# Nuc with caged queen badly robbed



## JRG13 (May 11, 2012)

Did you pull the nuc from the same yard where it got robbed in?


----------



## heaflaw (Feb 26, 2007)

Robbing had started in a yard with 7 other hives. I moved it Tuesday afternoon a quarter mile away by itself. Then this afternoon (Wednesday) is when I found it badly robbed out and dead bees. Could I have moved robbers along with the nuc?


----------



## JRG13 (May 11, 2012)

Quarter mile isn't far enough, they still recognize the area and can go home and tell the parent hive where all the supplies went.


----------



## heaflaw (Feb 26, 2007)

Ok I screwed up. So isn't my best option to pull out the queen cage and make up a new nuc with new bees?


----------



## Slow Drone (Apr 19, 2014)

I never move nucs just leave them in the same yard but I run robber screens on my nucs and they never get robbed.


----------



## Michael Palmer (Dec 29, 2006)

heaflaw said:


> Ok I screwed up. So isn't my best option to pull out the queen cage and make up a new nuc with new bees?

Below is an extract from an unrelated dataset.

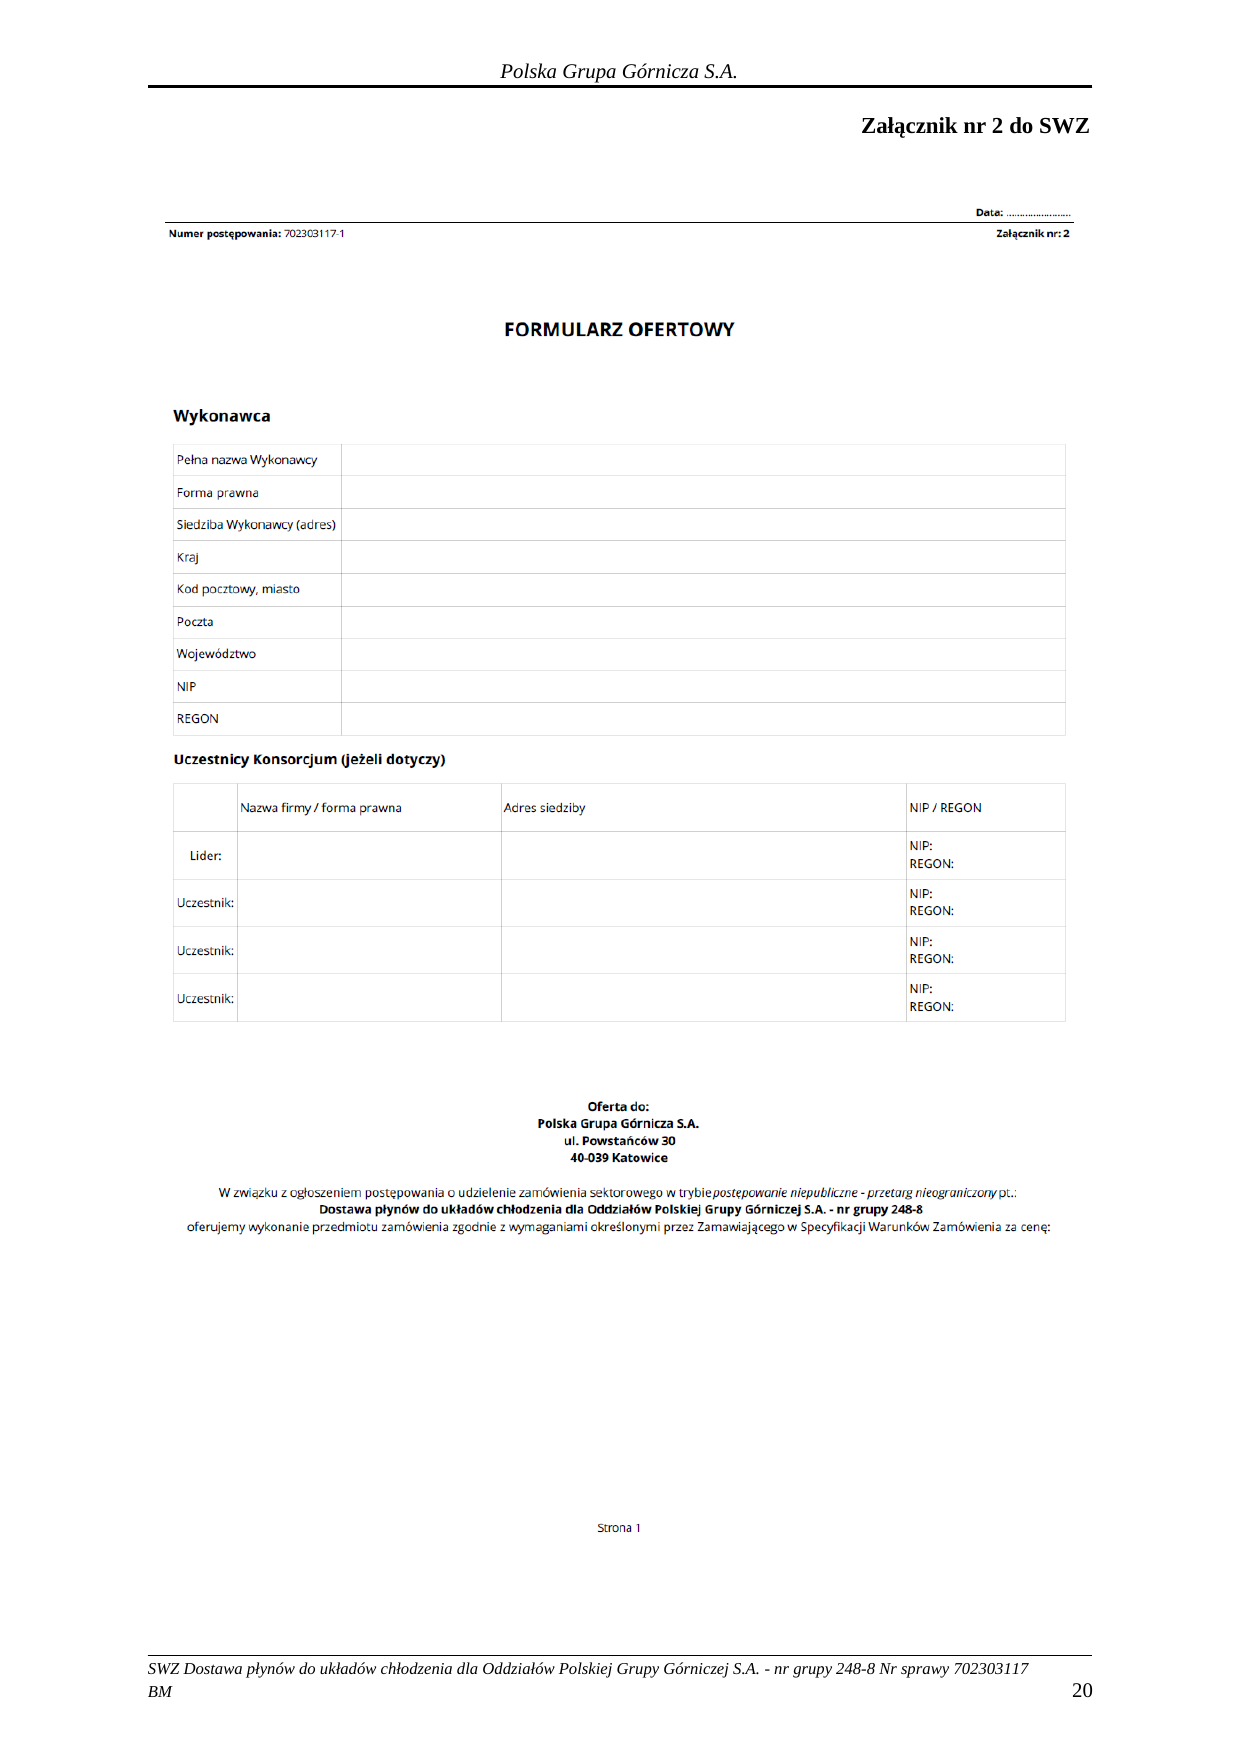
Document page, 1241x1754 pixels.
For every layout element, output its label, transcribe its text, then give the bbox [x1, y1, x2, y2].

text Załącznik nr 2 do SWZ [148, 112, 1092, 139]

I would. Or at least boost it with additional young bees and emerging brood.


----------



## JRG13 (May 11, 2012)

Make a new nuc, but at this time of year, I would really move it to a separate location at least 2-3 miles away or more.


----------



## Georgiabeeman (Dec 10, 2015)

No matter where you move it be cautious of ants. Once they get really weak ants tend to move in. Around here its typical for the larger carpenter ants to move in. They can destroy the new brood that you may add to the box. I usually place a small hive like this on a brick in a water pan until its numbers build back up. I agree with Michael it will need more brood.


----------